MOJOK.CO – Dear Pak Luhut yang selalu memikirkan warga, bukan investor. Warga Lebak Banten itu sudah sangat lama menderita, lho.
Libur Lebaran sudah usai. Saatnya melanjutkan kembali rutinitas kehidupan di ibu kota tercinta. Tapi, tahukah Anda, Pak Luhut, batin ini sepertinya masih merasakan kegalauan saat mudik ke Rangkasbitung, Lebak, Banten beberapa hari yang lalu.
“Mudik lebaran kali ini enak ya, Kel”, ujar saya kepada Maikel, yang duduk menyetir di samping saya. Pak Luhut, Maikel ini adalah keponakan istri saya, sekaligus warga Rangkasbitung asli yang menjemput kami di Bekasi, untuk mudik ke rumah orang tua di Rangkasbitung, Banten.
“Enak gimana Om?”, tanya Maikel.
“Iya, sekarang sudah ada Tol Serang Panimbang yang bisa keluar langsung di Rangkasbitung. Dari Bekasi sekarang bisa sampai ke Rangkasbitung dalam waktu dua jam saja. Tolnya juga sepi dan lancar banget. Cuma satu atau dua mobil yang kadang-kadang berbarengan sama kita.”

* **Tugas Singkat 1**
Tuliskan kembali seluruh bagian teks tentang mudik ke Rangkasbitung dari "Libur Lebaran sudah" hingga "hari yang lalu.", dengan mengganti "kegalauan" menjadi "kegelisahan".
* **Tugas Singkat 2**
Lanjutkan teks tentang mudik ke Rangkasbitung mulai setelah kalimat terakhirnya.
Daftar di bawah ini merupakan bahan tersendiri yang terpisah dari teks tentang mudik tersebut.

* **Data Tersedia**
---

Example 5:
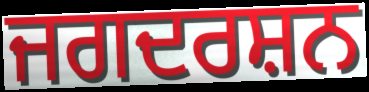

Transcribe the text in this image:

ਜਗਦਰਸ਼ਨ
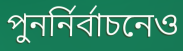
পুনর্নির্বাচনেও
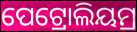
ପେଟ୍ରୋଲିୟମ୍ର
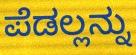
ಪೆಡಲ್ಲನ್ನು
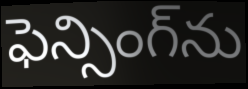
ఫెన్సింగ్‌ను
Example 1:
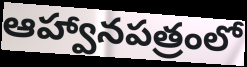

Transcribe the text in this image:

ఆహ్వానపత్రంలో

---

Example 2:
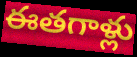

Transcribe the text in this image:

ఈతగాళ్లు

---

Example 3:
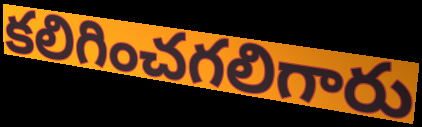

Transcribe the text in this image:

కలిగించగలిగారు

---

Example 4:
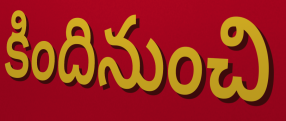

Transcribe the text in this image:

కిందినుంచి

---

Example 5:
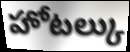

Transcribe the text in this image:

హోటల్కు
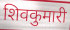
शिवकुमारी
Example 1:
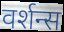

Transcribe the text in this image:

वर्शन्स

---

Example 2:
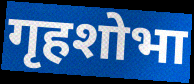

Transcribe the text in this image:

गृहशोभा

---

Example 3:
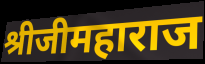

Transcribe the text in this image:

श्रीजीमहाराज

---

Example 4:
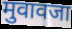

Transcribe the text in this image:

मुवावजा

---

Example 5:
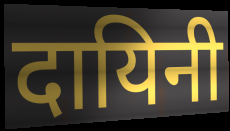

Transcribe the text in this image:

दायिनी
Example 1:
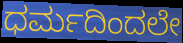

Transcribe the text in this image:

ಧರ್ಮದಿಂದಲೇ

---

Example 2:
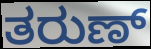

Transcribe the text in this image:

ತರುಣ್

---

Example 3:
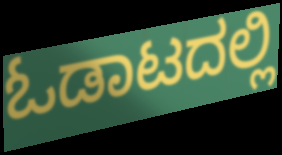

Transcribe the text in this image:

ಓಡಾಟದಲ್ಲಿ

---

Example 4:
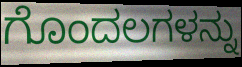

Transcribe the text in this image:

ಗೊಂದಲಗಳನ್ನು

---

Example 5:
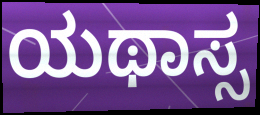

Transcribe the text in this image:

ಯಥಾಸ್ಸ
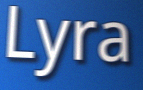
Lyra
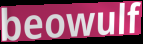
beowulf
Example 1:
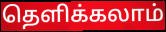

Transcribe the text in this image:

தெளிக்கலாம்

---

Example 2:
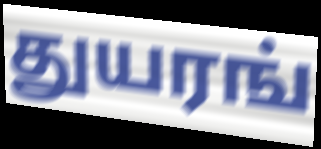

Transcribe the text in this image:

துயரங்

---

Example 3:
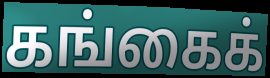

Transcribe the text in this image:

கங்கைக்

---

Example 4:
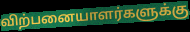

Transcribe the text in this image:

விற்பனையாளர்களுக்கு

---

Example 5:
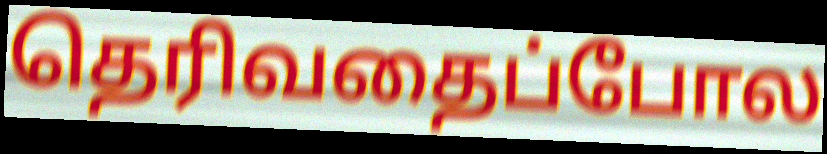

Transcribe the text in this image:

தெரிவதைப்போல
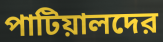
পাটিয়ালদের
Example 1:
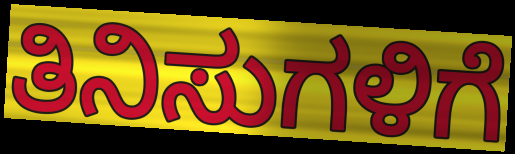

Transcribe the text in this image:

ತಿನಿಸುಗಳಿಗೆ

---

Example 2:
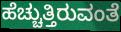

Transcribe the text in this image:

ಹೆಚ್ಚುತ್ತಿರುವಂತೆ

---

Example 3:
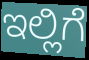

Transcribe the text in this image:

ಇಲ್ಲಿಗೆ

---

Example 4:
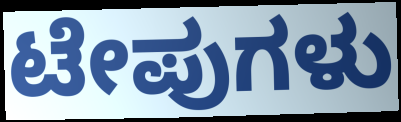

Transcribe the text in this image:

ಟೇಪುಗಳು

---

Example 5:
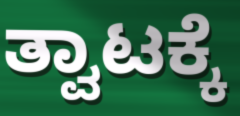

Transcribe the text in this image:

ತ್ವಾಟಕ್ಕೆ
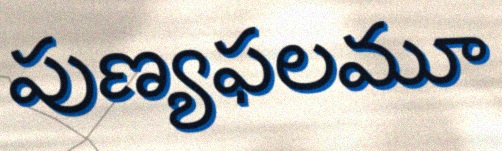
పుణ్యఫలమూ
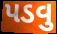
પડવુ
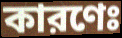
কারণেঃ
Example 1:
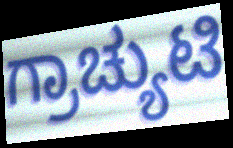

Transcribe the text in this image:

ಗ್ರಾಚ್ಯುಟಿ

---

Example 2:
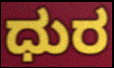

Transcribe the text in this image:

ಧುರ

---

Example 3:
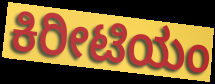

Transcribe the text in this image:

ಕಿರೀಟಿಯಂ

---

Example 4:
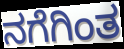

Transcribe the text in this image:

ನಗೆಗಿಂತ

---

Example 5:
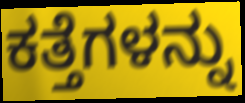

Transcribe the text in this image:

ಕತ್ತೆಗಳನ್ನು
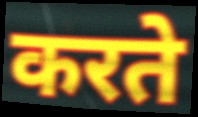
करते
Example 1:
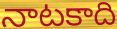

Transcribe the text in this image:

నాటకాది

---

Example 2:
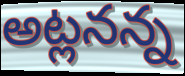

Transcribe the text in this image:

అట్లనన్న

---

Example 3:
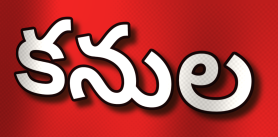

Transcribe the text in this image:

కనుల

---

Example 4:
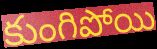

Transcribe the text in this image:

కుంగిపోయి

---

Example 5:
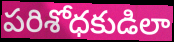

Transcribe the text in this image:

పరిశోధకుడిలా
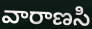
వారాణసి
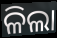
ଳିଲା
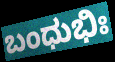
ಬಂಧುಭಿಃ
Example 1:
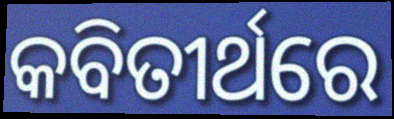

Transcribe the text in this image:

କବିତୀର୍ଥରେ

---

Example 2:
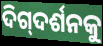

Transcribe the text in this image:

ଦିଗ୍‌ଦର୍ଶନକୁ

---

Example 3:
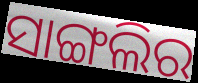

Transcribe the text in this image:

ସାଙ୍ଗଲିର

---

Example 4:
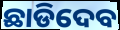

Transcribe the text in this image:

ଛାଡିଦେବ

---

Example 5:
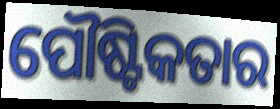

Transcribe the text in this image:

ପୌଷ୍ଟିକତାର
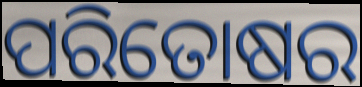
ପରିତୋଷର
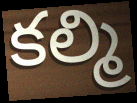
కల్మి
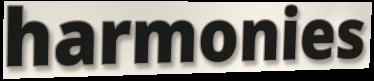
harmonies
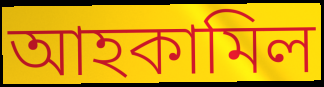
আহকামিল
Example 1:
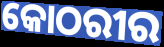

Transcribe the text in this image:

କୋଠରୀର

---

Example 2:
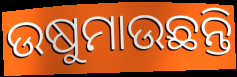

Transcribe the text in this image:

* **Hasil 1**
Libur Lebaran sudah usai. Saatnya melanjutkan kembali rutinitas kehidupan di ibu kota tercinta. Tapi, tahukah Anda, Pak Luhut, batin ini sepertinya masih merasakan kegelisahan saat mudik ke Rangkasbitung, Lebak, Banten beberapa hari yang lalu.

* **Hasil 2**
Maikel tidak berkata apa-apa, Pak Luhut. Namun, sekilas, saya melihat senyum kecut penuh arti. Belakangan, saat keluar tol Rangkasbitung, saya jadi paham arti senyumannya itu.
Ongkos yang terlampau mahal untuk warga Lebak Banten
Cring!
Enam puluh empat ribu rupiah! Itu adalah biaya yang harus terpotong dari kartu tol saya untuk keluar tol di Rangkasbitung, Pak Luhut. Mahal banget!
“Ini bener, Kel? Tarif tolnya semahal ini?”
“Iya Om.”
“Lha, berarti kamu kalau kerja tiap hari bolak-balik Rangkasbitung-Tangerang harus bayar tol hampir Rp150.000 per harinya?”
“Hehehe… saya ngekos, Om. Dan itu juga nggak lewat tol ini. Saya lewat jalan biasa saja. Kalau harus lewat tol tiap hari ya nggak cukup gaji saya, Om. Rata-rata warga Rangkasbitung, Lebak, memang jarang lewat tol ini.”
Walah. Ternyata keponakan saya ini walau punya mobil ternyata nggak mampu memanfaatkan tol baru nan mulus ini. Lalu, kalau sudah begitu, Pak Luhut, apa gunanya Tol Serang Panimbang ini kalau rakyat Lebak, Banten, khususnya Rangkasbitung tidak mampu bermobilitas menggunakan tol ini?
Saya sangat paham taraf perekonomian warga Rangkasbitung, khususnya warga asli. Bagi mereka, tarif tol Serang Panimbang sungguh terlalu mahal untuk sekadar bermobilitas rutin ke kota-kota sekitar. Pantas saja tol ini begitu sepi seperti jalanan menuju kota mati!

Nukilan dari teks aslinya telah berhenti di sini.